The Cross of Missionary Discipleship

September 8, 2019

The Gospel is very clear about the need for an individual response to follow Jesus.  In this translation from Luke, it tells us we must carry our own cross and come after the Lord, following in His footsteps.  This is personal.  This is not something anyone else can do for us.  To follow Jesus we have to be immersed in the reflection of what it means to be a missionary disciple.  From the Bishop’s pastoral letter to the visioning of the Diocese, we have all been invited to reflect on our own personal responsibility to missionary discipleship.  With the Words of the Gospel, our journey must start with our own personal crosses.  We all have them, but where do they lead us, and what do they teach about us?
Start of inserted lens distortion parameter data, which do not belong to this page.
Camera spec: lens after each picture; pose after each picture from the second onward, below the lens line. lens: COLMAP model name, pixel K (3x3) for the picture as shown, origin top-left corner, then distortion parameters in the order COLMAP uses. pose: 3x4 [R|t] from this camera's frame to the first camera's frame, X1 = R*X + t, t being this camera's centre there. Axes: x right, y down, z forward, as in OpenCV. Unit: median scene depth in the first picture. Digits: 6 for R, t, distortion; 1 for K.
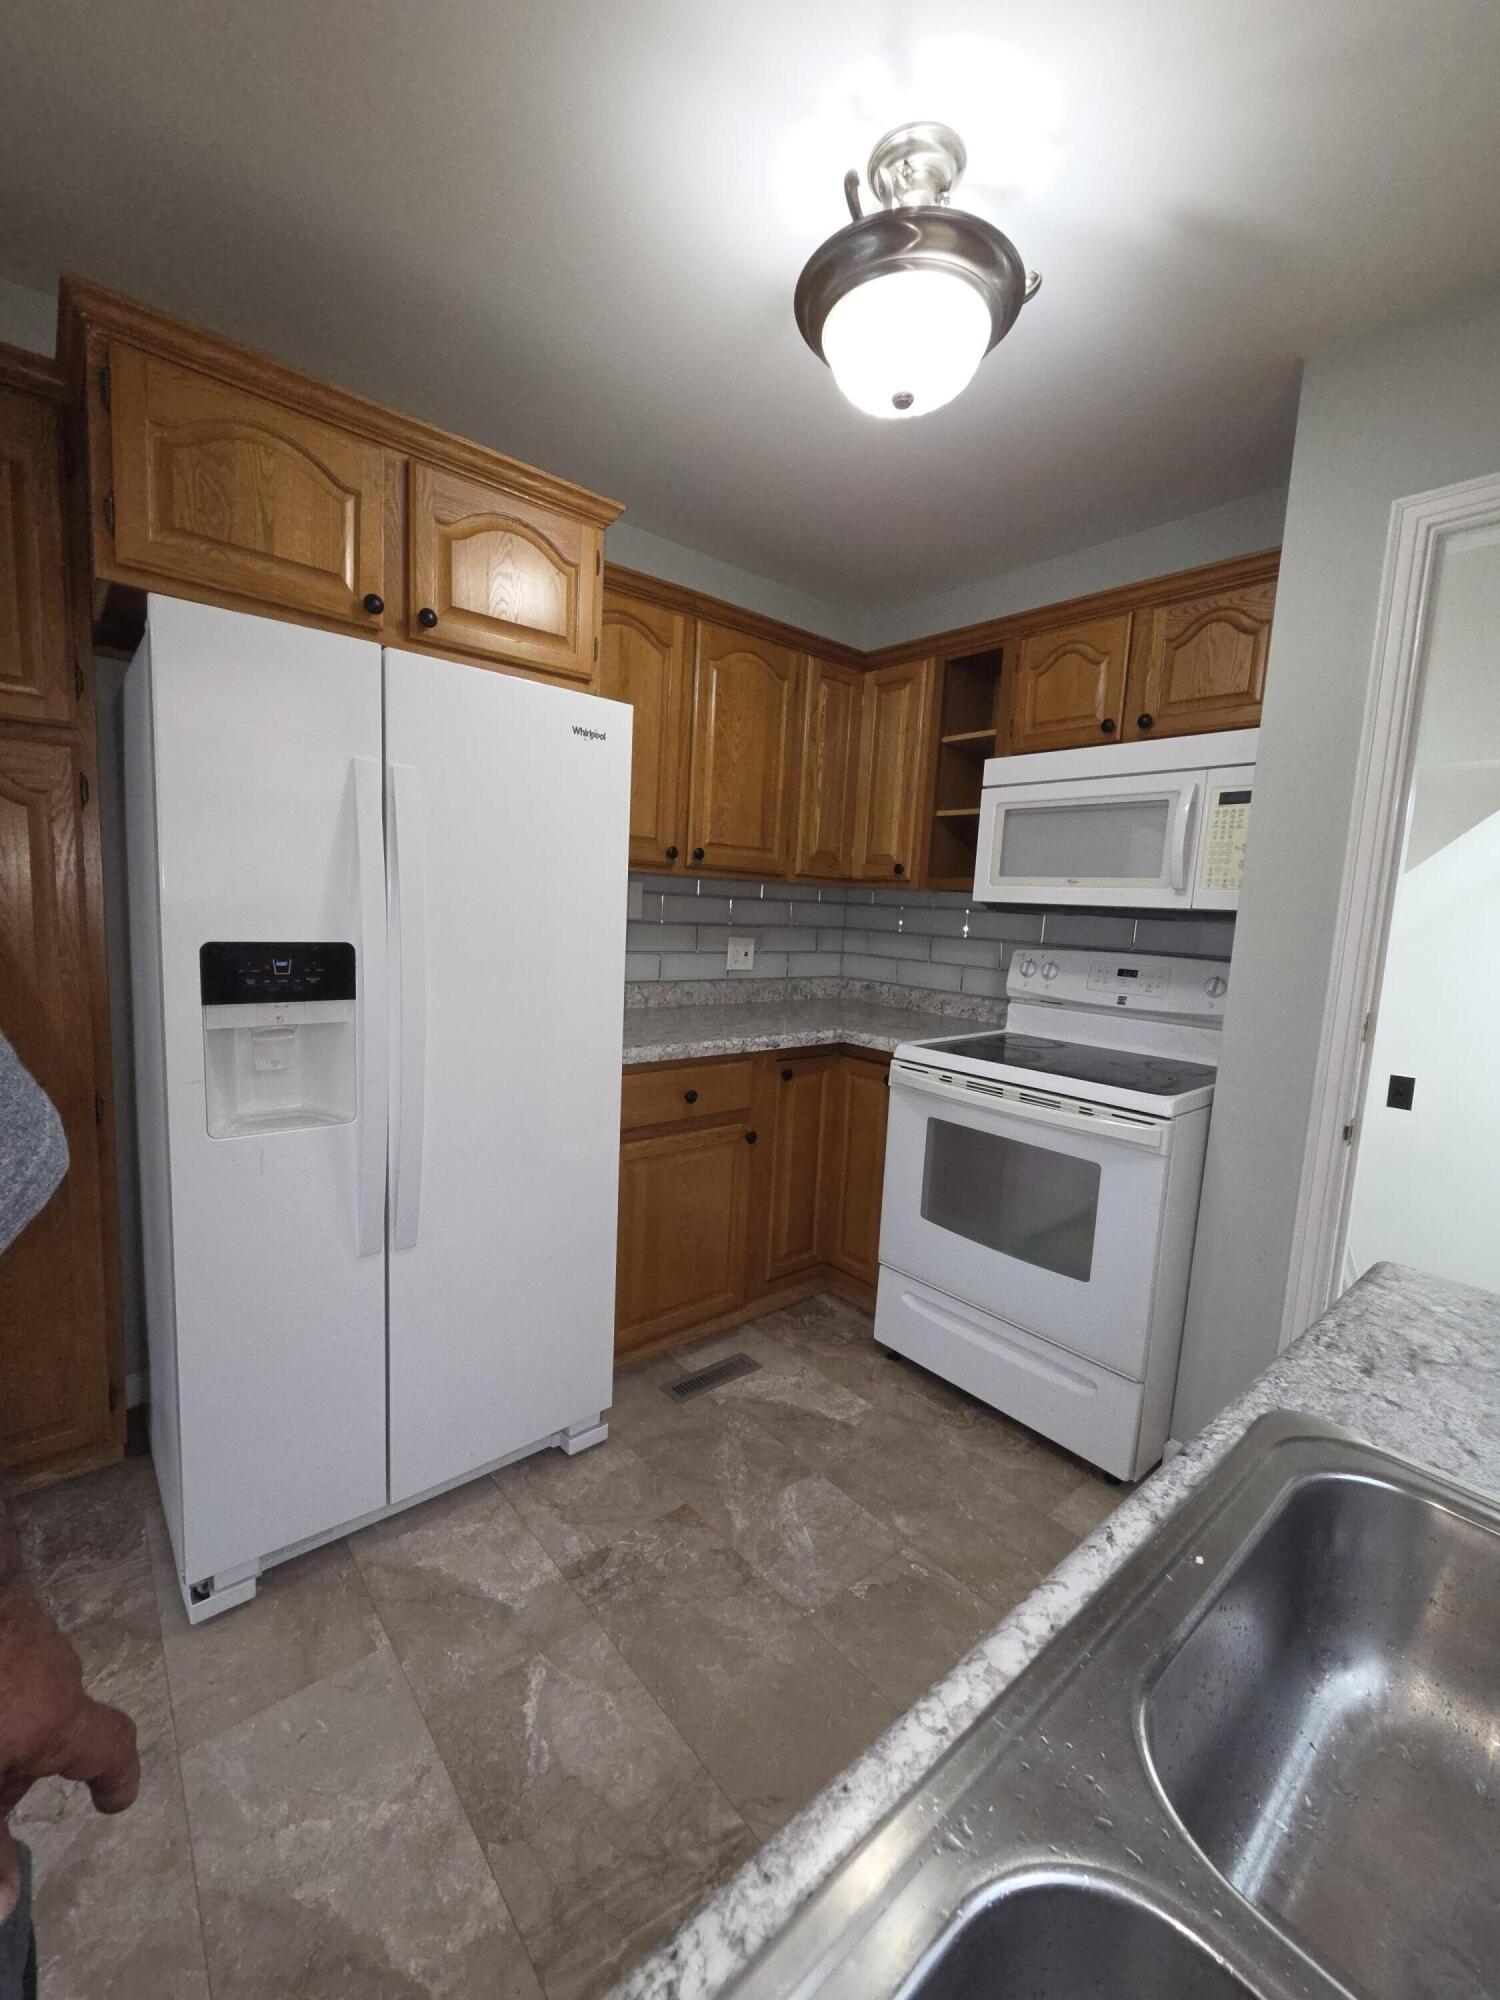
lens RADIAL K [[826.2, 0, 752.9], [0, 826.2, 1003.0], [0, 0, 1]] dist [-0.004787, 0.003867]
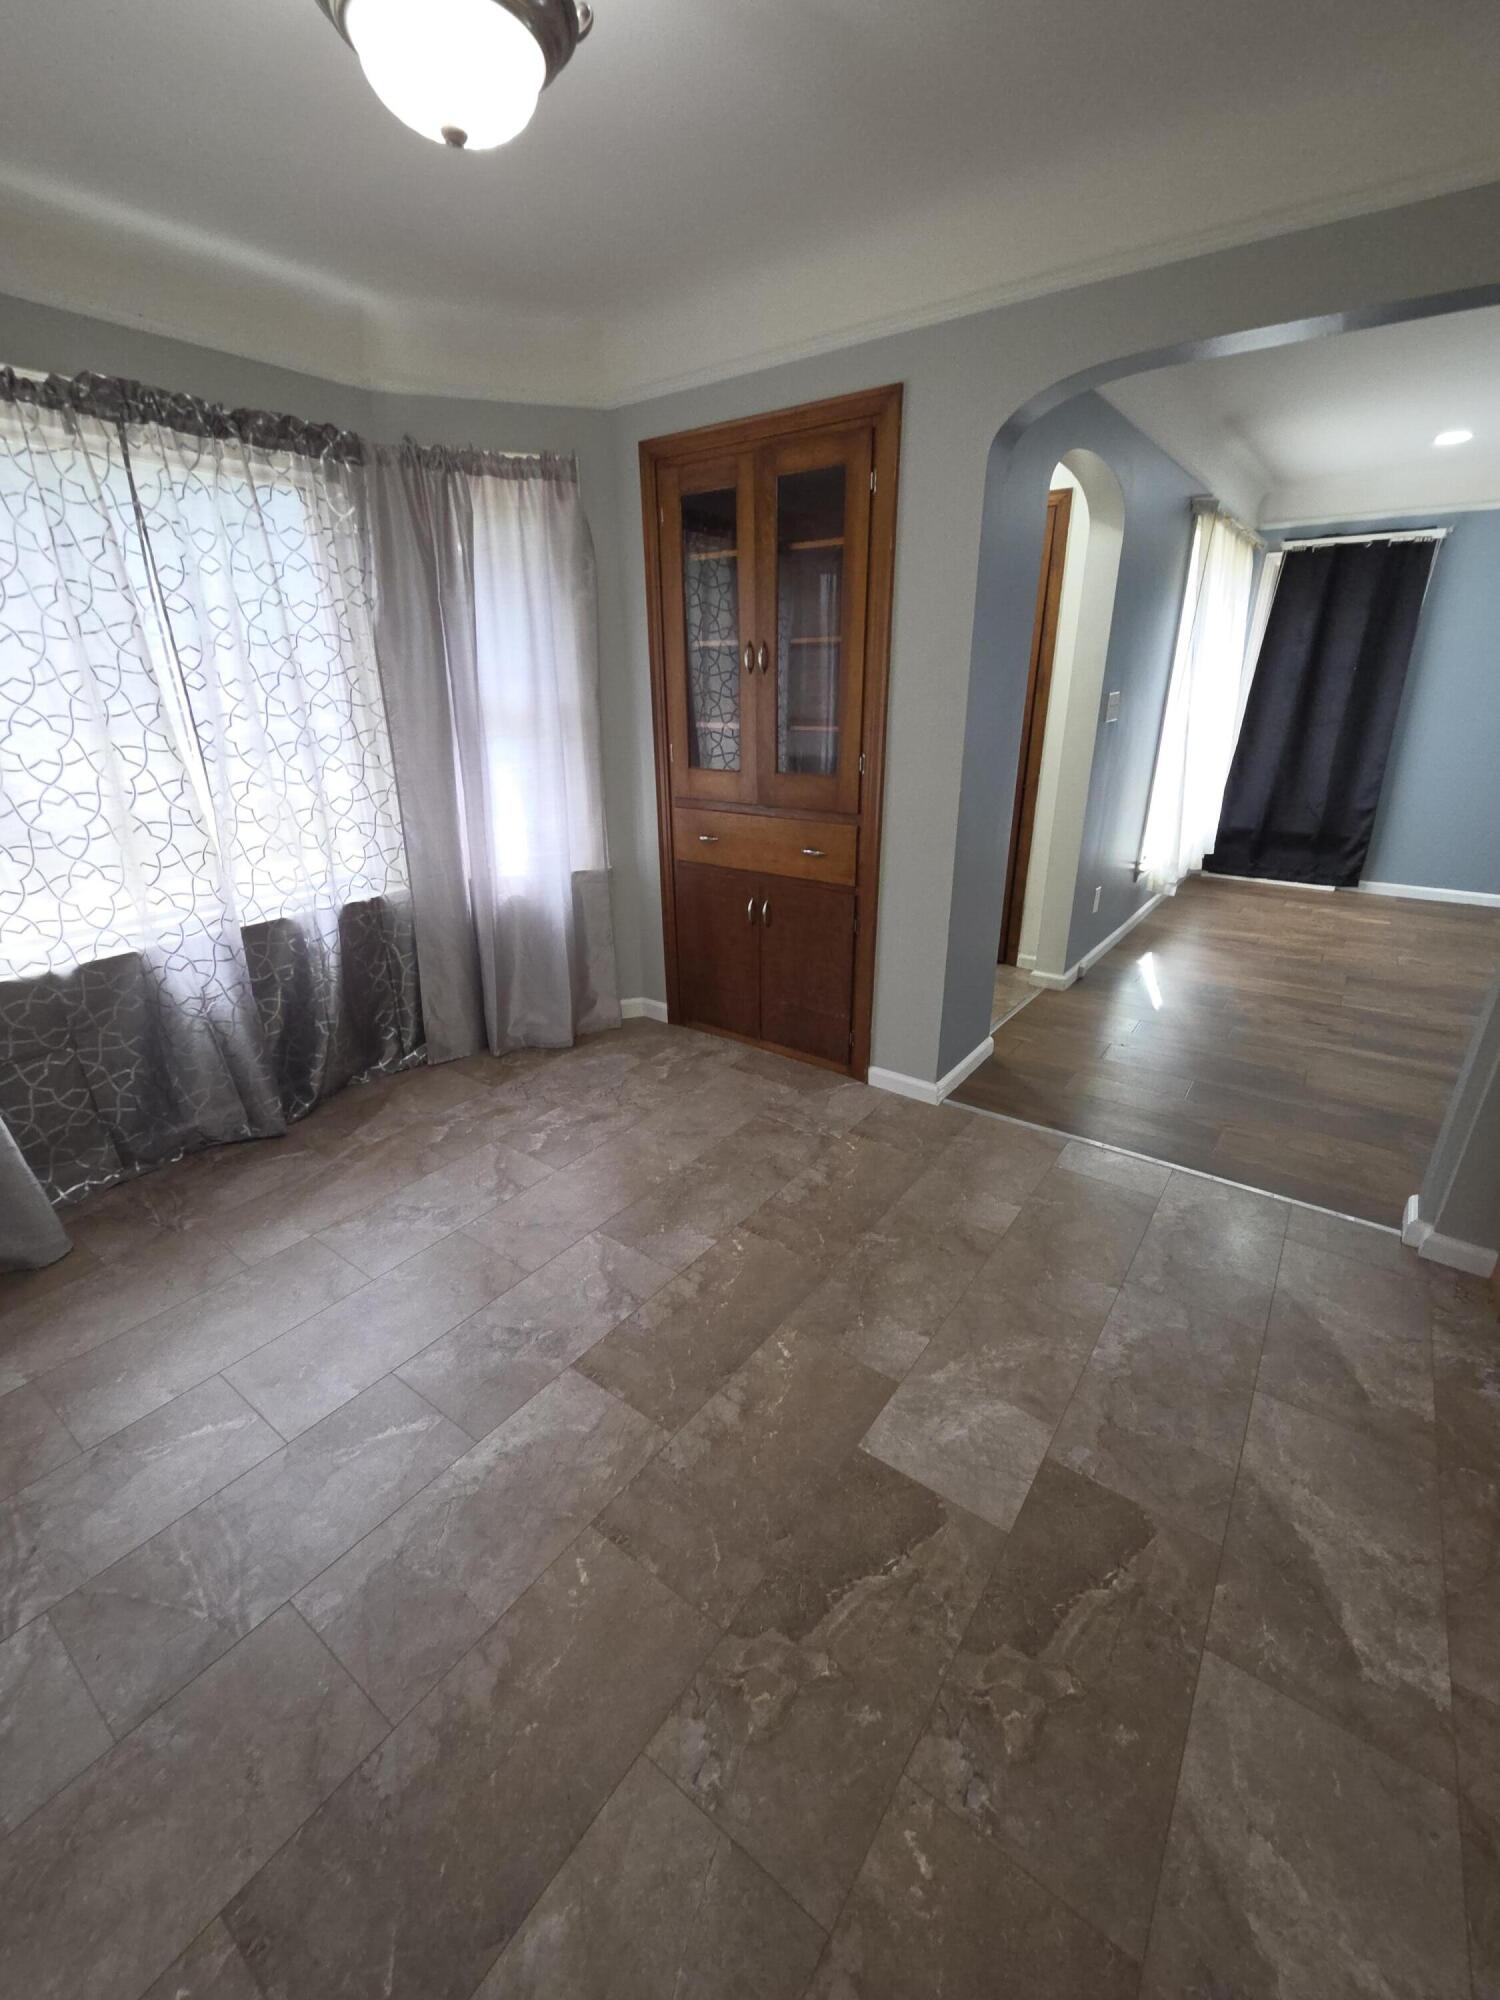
lens RADIAL K [[826.2, 0, 750.8], [0, 826.2, 1000.2], [0, 0, 1]] dist [-0.004787, 0.003867]
pose [[0.232810, 0.307145, -0.922747, 0.440595], [-0.094830, 0.951466, 0.292779, -0.087853], [0.967888, 0.019342, 0.250638, 0.432362]]
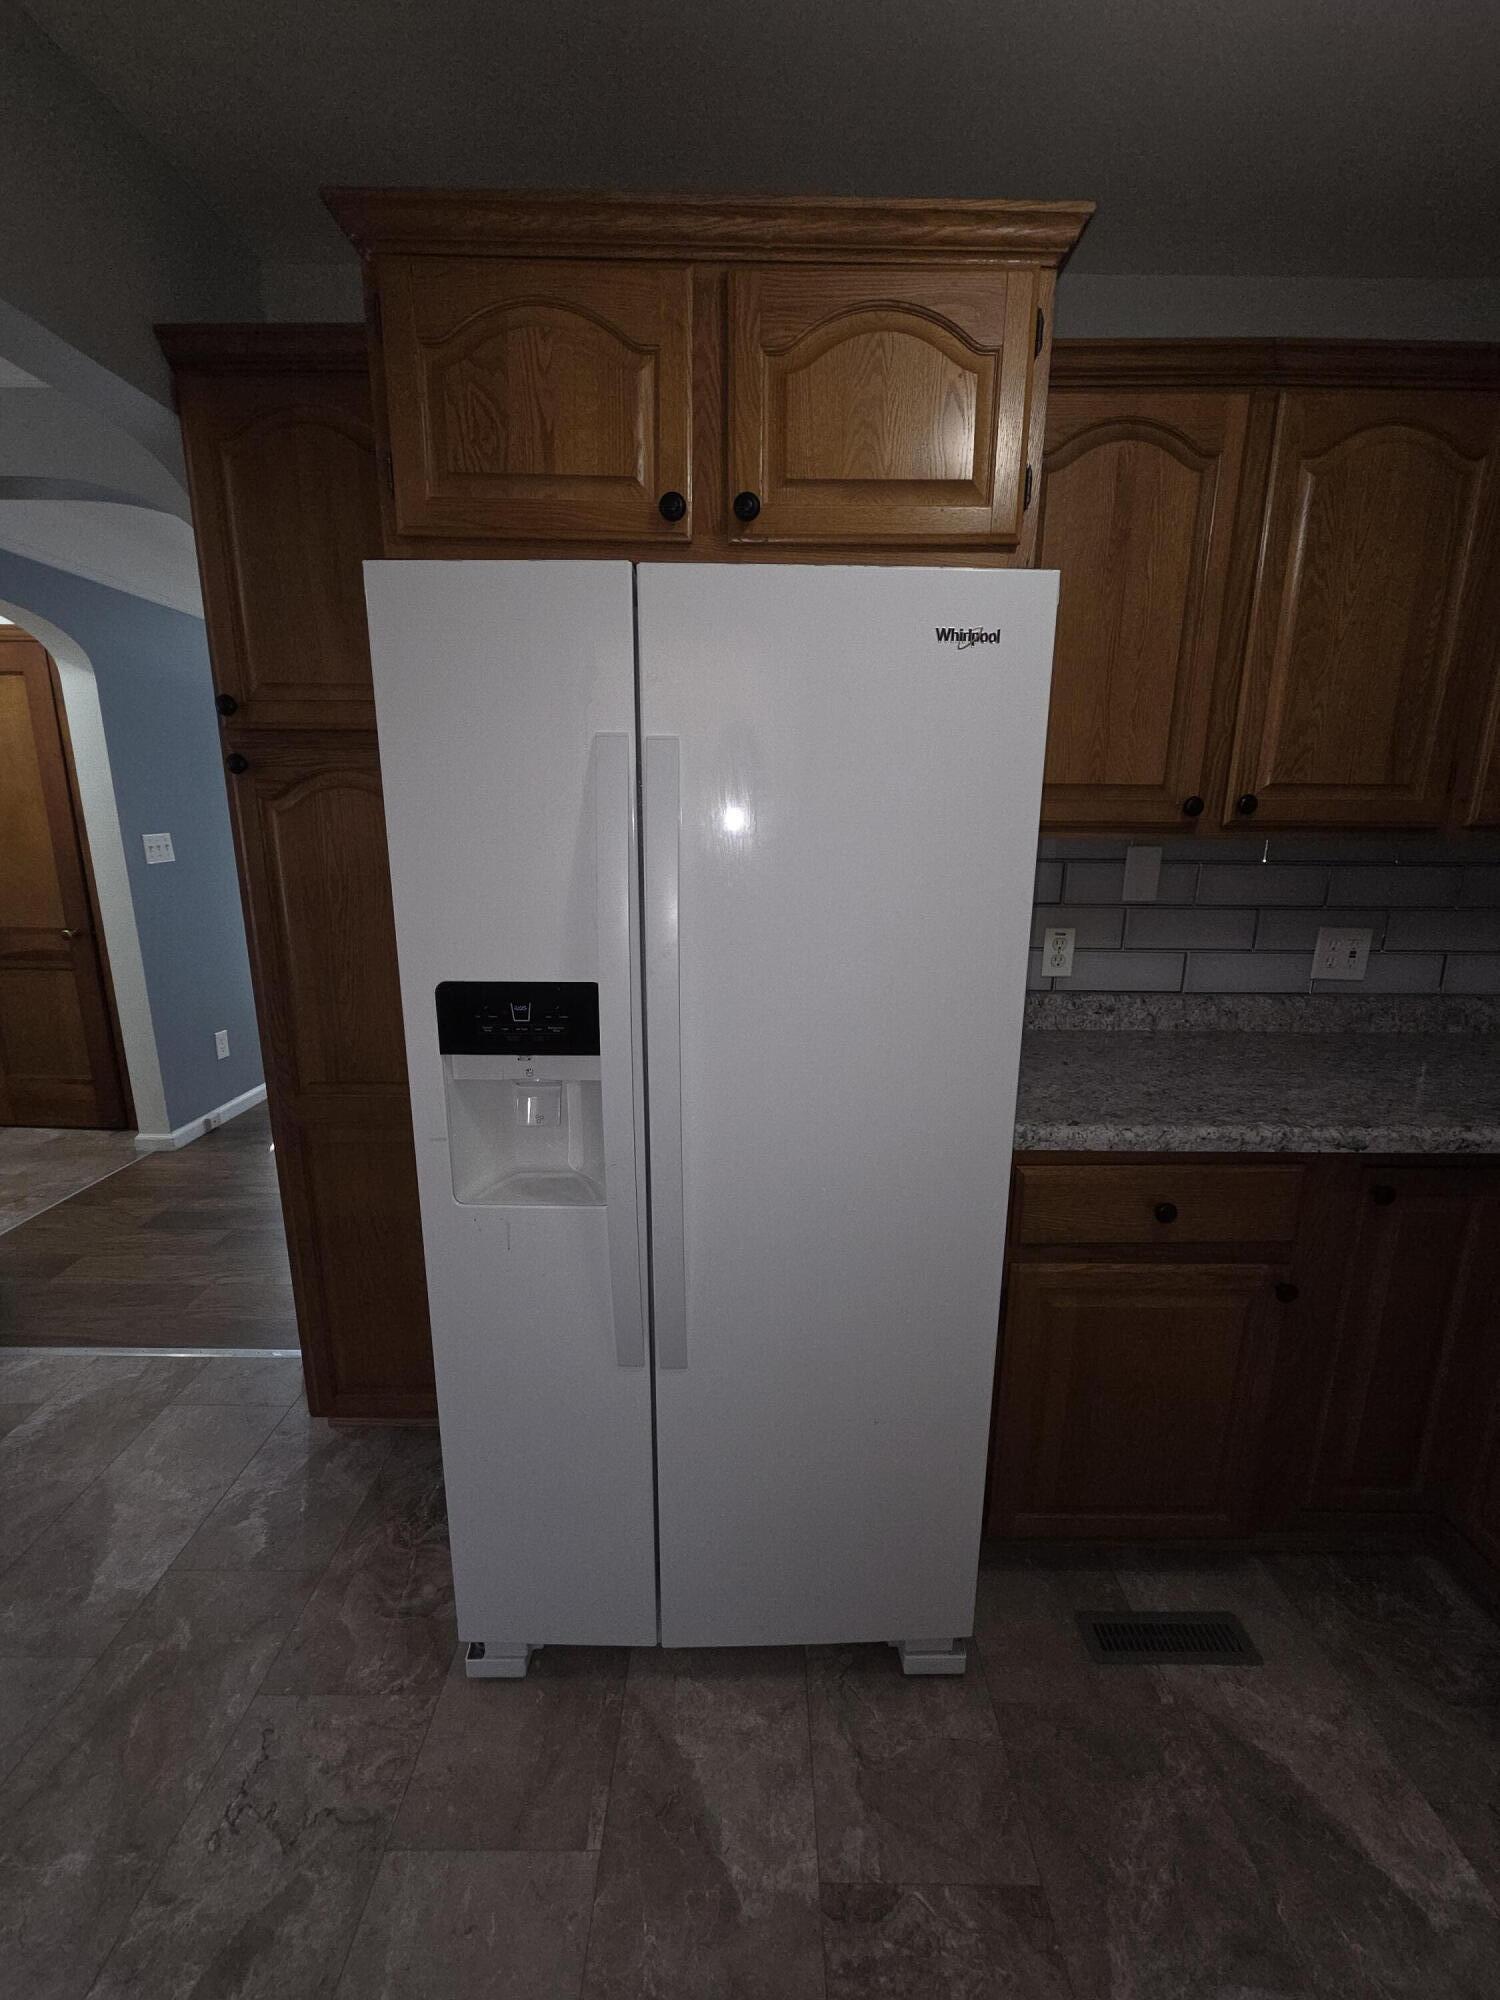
lens RADIAL K [[826.2, 0, 747.8], [0, 826.2, 1002.3], [0, 0, 1]] dist [-0.004787, 0.003867]
pose [[0.758806, 0.100131, -0.643574, 0.076557], [-0.047182, 0.993967, 0.099017, -0.098275], [0.649605, -0.044770, 0.758952, 0.368927]]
I have always had a thirst for seeing the mission of the faith at work.  I remember in the 1980’s hearing that there were more Catholics below the equator than above, yet more clergy north of the equator than below.  That very sentence propelled me on a journey and hunger to find out why.  If the clergy are so vital to the life of the Church, it seems to flourish better with fewer of us.  It is a lifelong search for me.  It still continues.  It is probably why I have been captivated by the mission of the Oikos Sisters in the Philippines, where once again many do the work of the Lord and many entrust the labor of the Gospel to the non-ordained or the non-professed.

While we have heard and will continue to hear a lot about missionary discipleship, it is not without the cross, not without sacrifice.  To get in touch with the cross of becoming a missionary ourselves, we must look deeply into the fight of what prevents us from yelling God’s name from the mountaintops, in our workplaces and in the halls of our schools.  The fear of being labeled or being shunned, the fear of being an outcast rises to the polarization of the message in the moment.  So often what others think and our need to belong makes the cross so heavy on our hearts that we cannot lift it.  I can remember shopping at the grocery store in my clerical collar and having someone very angry at the Roman Catholic Church get into my face and tell me what a disgrace the Church is and how it ruins peoples’ lives.  I took the criticism, I took the pain this person was unleashing.  Others stopped to listen as he got louder and it became a bit of a scene.  As this person’s wife tried to get him to stop, I tried to say I understood that the pain he was feeling was real, but he threw up his hands and stomped down the freezer aisle.  I was blindsided, shocked and stunned.  I remember telling myself, don’t wear your clerical collar to the grocery store anymore.

It is not easy to stand up, take up our cross and follow Jesus.    It is not easy to bring the mission of Christ’s light into the darkness rattled with anger.  There is heaviness in being a Catholic.  Yet it is to propel us to a greater love; it is to expand us to a greater understanding.  Before anyone can know our journey, we must first be a listener of theirs.  This listening must be our first priority, coupled with listening to the Lord.  We are compelled to listen to the Lord.  To get in touch with this we must find our way back to Scripture and reflect on what Jesus is personally telling us.  He has a message in His Holy Word that is uniquely for us.  As often as we pray the Words of Scripture, the more Jesus will reveal His true self to us and help us carry the cross with unrealistic burdens.  The Jesus I know will take up the cross with us; the Jesus I know will help me steady my legs under the weight of the cross.  The Jesus I know will make sure I get back up after I stumble.  The statement we make is the statement we make to our own hearts.  It is personal and I choose the Lord.